Reports categories based on both the community, the instance of the community + the user to reduce report noise between mod actions and admin actions.
Post tags, to label content within a community.
Better language support, clearly indicating which ones are allowed when submitting something in the language dropdown, as well as basic language detection support.
When the instance is using pictrs, add a section in the user’s settings to see all the uploaded pictures in that account, with the ability to delete any of them.
Better accessibility / a11y support for uploaded images with alt-text.
Support for svg-based emojis
For mods, the ability to make a pinned post made by one of the mods editable by other mods, which would be useful for FAQs, etc.
The ability to subscribe/follow a specific user, not just communities.
Passkeys support as a 2FA method.
Some basic builtin automod action, such as blocking known keywords from spammers from being posted, not just showing as removed as when using the slur filter in the admin settings.
EDIT: Something I just thought of
A URI protocol handler to refer to communities, users, post and comments in an instance-independant way (ie: lemmy://u/[email protected], lemmy://c/[email protected], lemmy://c/[email protected]/p/1234567) or another syntax that makes more sense.

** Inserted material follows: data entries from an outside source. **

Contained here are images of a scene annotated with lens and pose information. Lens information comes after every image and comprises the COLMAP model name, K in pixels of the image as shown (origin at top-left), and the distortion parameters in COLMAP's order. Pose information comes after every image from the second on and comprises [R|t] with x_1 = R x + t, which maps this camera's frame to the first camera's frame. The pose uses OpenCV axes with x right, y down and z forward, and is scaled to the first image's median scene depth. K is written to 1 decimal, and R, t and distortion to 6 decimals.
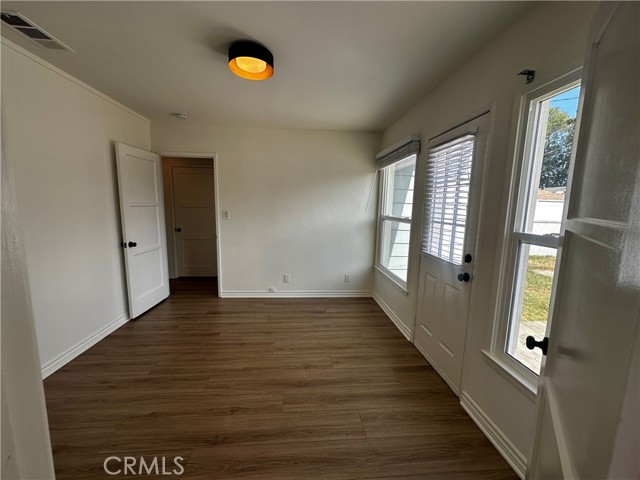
lens RADIAL K [[257.2, 0, 322.6], [0, 257.2, 239.9], [0, 0, 1]] dist [-0.004124, 0.001405]
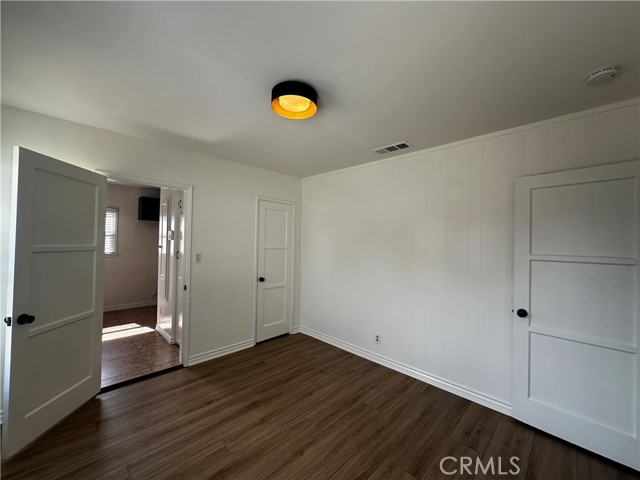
lens RADIAL K [[257.2, 0, 319.1], [0, 257.2, 239.6], [0, 0, 1]] dist [-0.004124, 0.001405]
pose [[-0.776569, -0.046820, -0.628290, 0.198706], [-0.123457, 0.989210, 0.078877, -0.237544], [0.617818, 0.138820, -0.773970, 1.653231]]
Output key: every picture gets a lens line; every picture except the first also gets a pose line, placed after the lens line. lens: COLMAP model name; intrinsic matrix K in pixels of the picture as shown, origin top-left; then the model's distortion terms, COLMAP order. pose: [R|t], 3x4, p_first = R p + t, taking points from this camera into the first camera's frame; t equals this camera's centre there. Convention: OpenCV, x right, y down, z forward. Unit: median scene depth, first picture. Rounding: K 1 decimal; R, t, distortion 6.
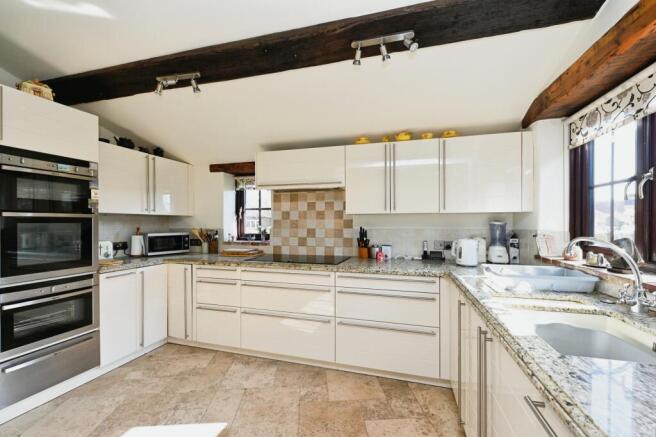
lens RADIAL K [[264.8, 0, 328.5], [0, 264.8, 221.9], [0, 0, 1]] dist [0.000239, 0.000093]
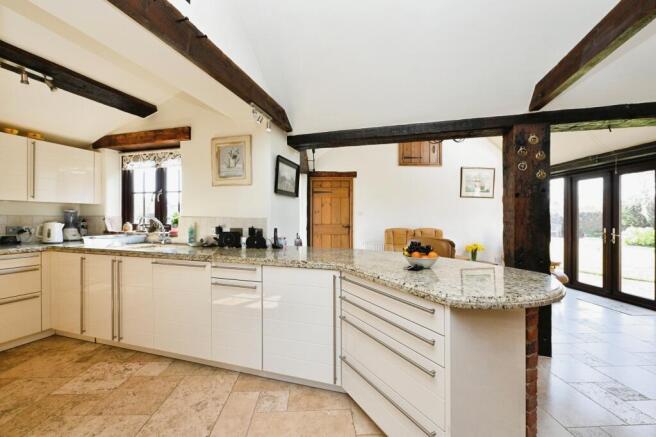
lens RADIAL K [[264.8, 0, 326.8], [0, 264.8, 218.2], [0, 0, 1]] dist [0.000239, 0.000093]
pose [[0.008731, -0.001131, 0.999961, -0.838527], [-0.006148, 0.999980, 0.001185, 0.036295], [-0.999943, -0.006158, 0.008724, -0.384453]]
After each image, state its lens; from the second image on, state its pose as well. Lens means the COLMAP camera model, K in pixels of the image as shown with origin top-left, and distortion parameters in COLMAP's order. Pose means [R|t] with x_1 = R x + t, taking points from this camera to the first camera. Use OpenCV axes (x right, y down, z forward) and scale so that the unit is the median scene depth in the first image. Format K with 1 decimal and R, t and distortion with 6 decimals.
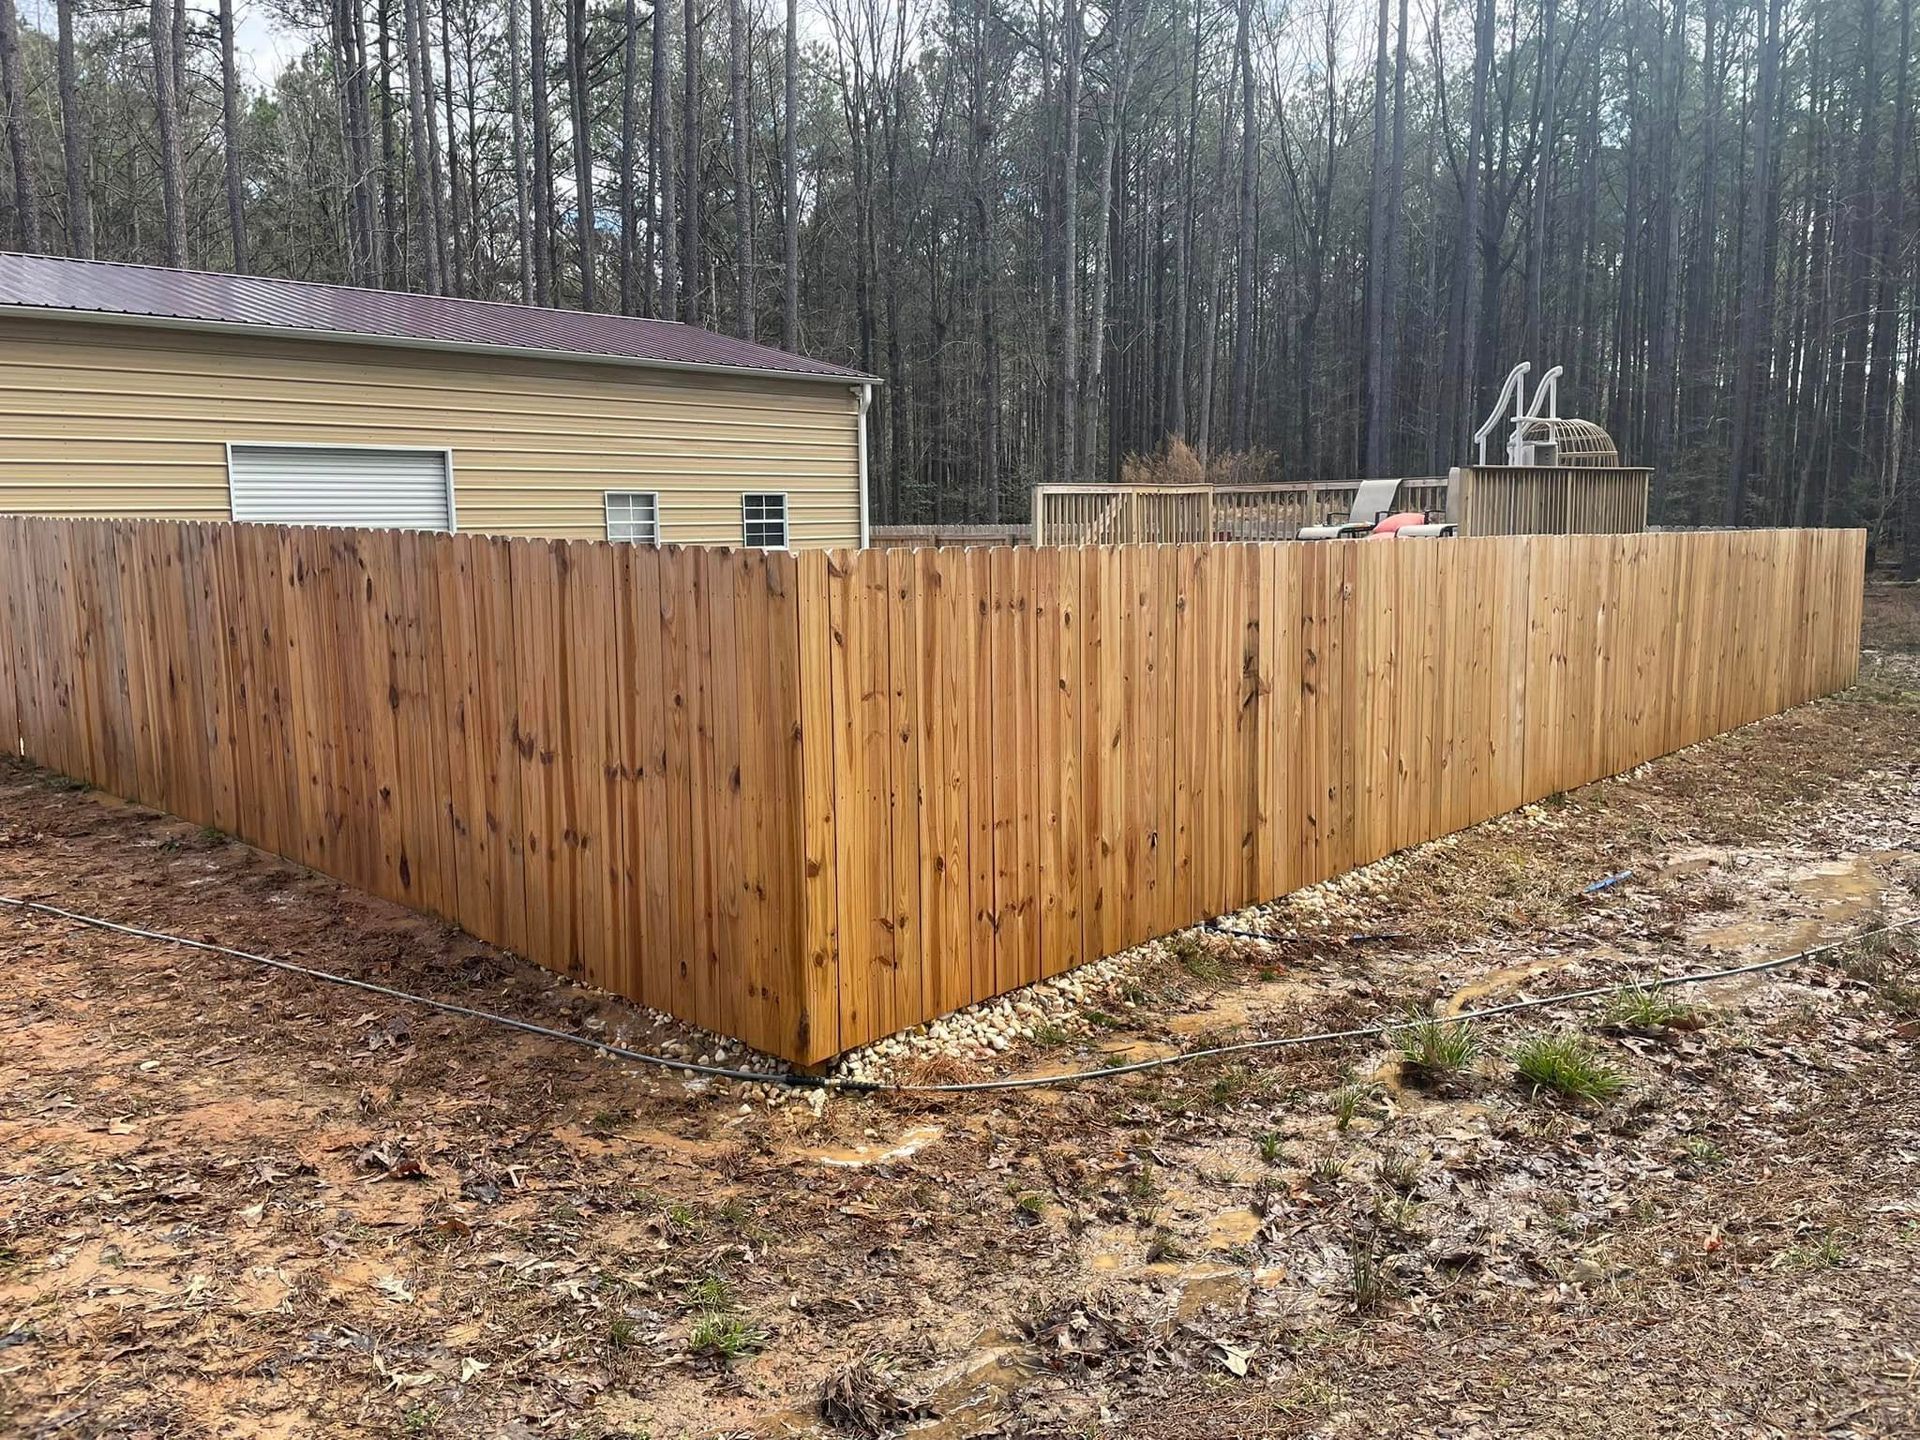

That way you could let the OS redirect the query to the software of your choice, and define your home instance there.
Now there are some issues to figure out before defining the URI handler, like how to refer to a post or comment that will redirect to the appropriate one on your home instance since post and comment currently have a unique ID on each instance, which makes them hard to directly address without doing some kind of conversion.
Reddit has multireddits where you can have a few that follows a certain selection of subreddits under a label. You can have multiple ones defined as well. Therefore, you can have a view for all things news (following multiple news things) without having to view those things on your main home feed (as well as any other defined topics that you can think of).
It would be nifty if such a thing could exist inside of Lemmy as well.
Maybe a setting for each tag for whether it qualifies as NSFW? That way you could have multiple tags that would be filtered as NSFW for different classes of content, which could enable individual users to only filter one of the tags if they only want to avoid something specific.
I’ve made a post a few days ago. I’d argue we should make a proper distinction. Adult content and NSFW isn’t the same thing. Currently everything from sex education to gore and death is the same category. I think it’s really not. NSFW tags help so you can scroll through things in an open-plan office or while commuting. Porn is porn and gore is gore. I think we shouldn’t oversimplify this but keep the nuances and have different categories. Also I’d like to not mix stuff like sex education which might be fine, and minors ask those questions all the time on Reddit with other things like fetish.
The ability to see all the communities if you search them up without having to find it via lemmyverse.net and inserting the specific fedi url to the search bar. It’s a crucial thing for an average Joe, no matter it’s due to how the fedi protocol works.
That ‘all’ is all of the communities and posts your server knows about. You are on a pretty big (I think?) server, so it’s probably pretty good. For people on smaller servers like the one I’m on, it won’t have a lot of the smaller niche communities on there as no one from my server has ever visited them.
If I made a new community on my instance and posted stuff there, you wouldn’t see it in your ‘all’ feed unless someone from lemme.ee visited the new community first.
It’s super obvious when it happens to you, but it’s not obvious when you see it in the wild. It would be a great improvement to the site to just show the users who downvoted/upvoted.
I also noticed sometimes after getting into an argument it’s like they go through my profile and start downvoting everything. I feel like any vote that comes from someone’s profile (rather than in the wild) should be flagged as suspicious because it feels like they’re never genuine.